Colloquium: Kathleen Currie Hall (CUNY) "Title: Quasi-Allophones and Marginal Contrasts: An Information-Theoretic Model of..."
Date: Tuesday, Mar 6th, 2012 - 12:30pm to 2:00pm.
Location: TFS 103
ABSTRACT: In this talk, I address the problem of phonological relationships that seem to be intermediate between contrast and allophony. Allophony (in which two sounds are predictably distributed all of the time) and contrast (in which two sounds are unpredictably distributed at least some of the time) have traditionally been assumed to be binarily and categorically distinct. There are, however, a large number of intermediate relationships in the world’s languages that apparently affect both phonological and perceptual patterns. Such relationships have generally been marginalized in the phonological literature and given names such as “quasi-allophones” or “marginal contrasts.”

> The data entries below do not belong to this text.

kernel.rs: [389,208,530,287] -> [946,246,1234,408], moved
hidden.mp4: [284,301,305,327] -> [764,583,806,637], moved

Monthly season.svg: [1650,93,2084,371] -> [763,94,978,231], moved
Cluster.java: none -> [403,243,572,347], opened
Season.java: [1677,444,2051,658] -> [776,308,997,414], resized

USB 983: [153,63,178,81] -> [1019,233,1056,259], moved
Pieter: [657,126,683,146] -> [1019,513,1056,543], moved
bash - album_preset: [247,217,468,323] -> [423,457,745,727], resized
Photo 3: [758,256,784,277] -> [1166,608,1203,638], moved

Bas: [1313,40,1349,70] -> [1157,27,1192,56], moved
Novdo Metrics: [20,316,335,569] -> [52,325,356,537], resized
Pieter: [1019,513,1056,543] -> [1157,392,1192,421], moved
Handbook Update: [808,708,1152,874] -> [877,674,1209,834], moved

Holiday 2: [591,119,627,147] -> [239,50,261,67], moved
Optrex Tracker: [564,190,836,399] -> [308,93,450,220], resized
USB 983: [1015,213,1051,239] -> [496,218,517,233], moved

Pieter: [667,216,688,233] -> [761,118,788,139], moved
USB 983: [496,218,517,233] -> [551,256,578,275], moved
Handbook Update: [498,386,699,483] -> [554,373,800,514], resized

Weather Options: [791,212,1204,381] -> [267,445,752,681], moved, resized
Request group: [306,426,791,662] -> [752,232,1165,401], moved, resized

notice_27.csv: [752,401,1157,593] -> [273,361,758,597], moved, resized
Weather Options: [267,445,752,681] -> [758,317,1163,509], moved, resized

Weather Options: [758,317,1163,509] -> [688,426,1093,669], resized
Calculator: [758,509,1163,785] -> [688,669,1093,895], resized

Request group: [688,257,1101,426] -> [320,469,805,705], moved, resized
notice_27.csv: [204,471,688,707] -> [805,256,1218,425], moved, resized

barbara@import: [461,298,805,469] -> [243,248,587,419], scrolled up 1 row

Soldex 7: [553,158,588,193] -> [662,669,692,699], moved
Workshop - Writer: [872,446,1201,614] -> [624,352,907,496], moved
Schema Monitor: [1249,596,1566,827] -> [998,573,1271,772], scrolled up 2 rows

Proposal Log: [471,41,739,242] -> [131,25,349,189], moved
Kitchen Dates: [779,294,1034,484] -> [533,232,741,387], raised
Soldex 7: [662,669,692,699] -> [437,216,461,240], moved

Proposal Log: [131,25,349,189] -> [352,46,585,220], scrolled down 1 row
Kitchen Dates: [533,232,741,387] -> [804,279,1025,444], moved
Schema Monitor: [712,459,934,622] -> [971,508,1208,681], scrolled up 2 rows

I present a new model of phonological relationships that redefines these relationships along a continuum, from fully predictable to never predictable. Intermediate relationships can be defined at all points along this continuum, and the precise relationship between any two sounds in a language can be quantified. The continuum is largely based on the information-theoretic concept of entropy, a measure of the uncertainty that exists in the choice among any set of items. This model can be used to describe the synchronic state of phonological relationships and to track changes in progress or variation across speakers. Additionally, using uncertainty as the basis for modeling phonological relationships provides a cognitively based explanation for the observation that contrastive sounds are perceptually more distinct than allophonic ones, or more precisely, that the more unpredictably distributed a pair of sounds is, the more perceptually distinct that pair will be.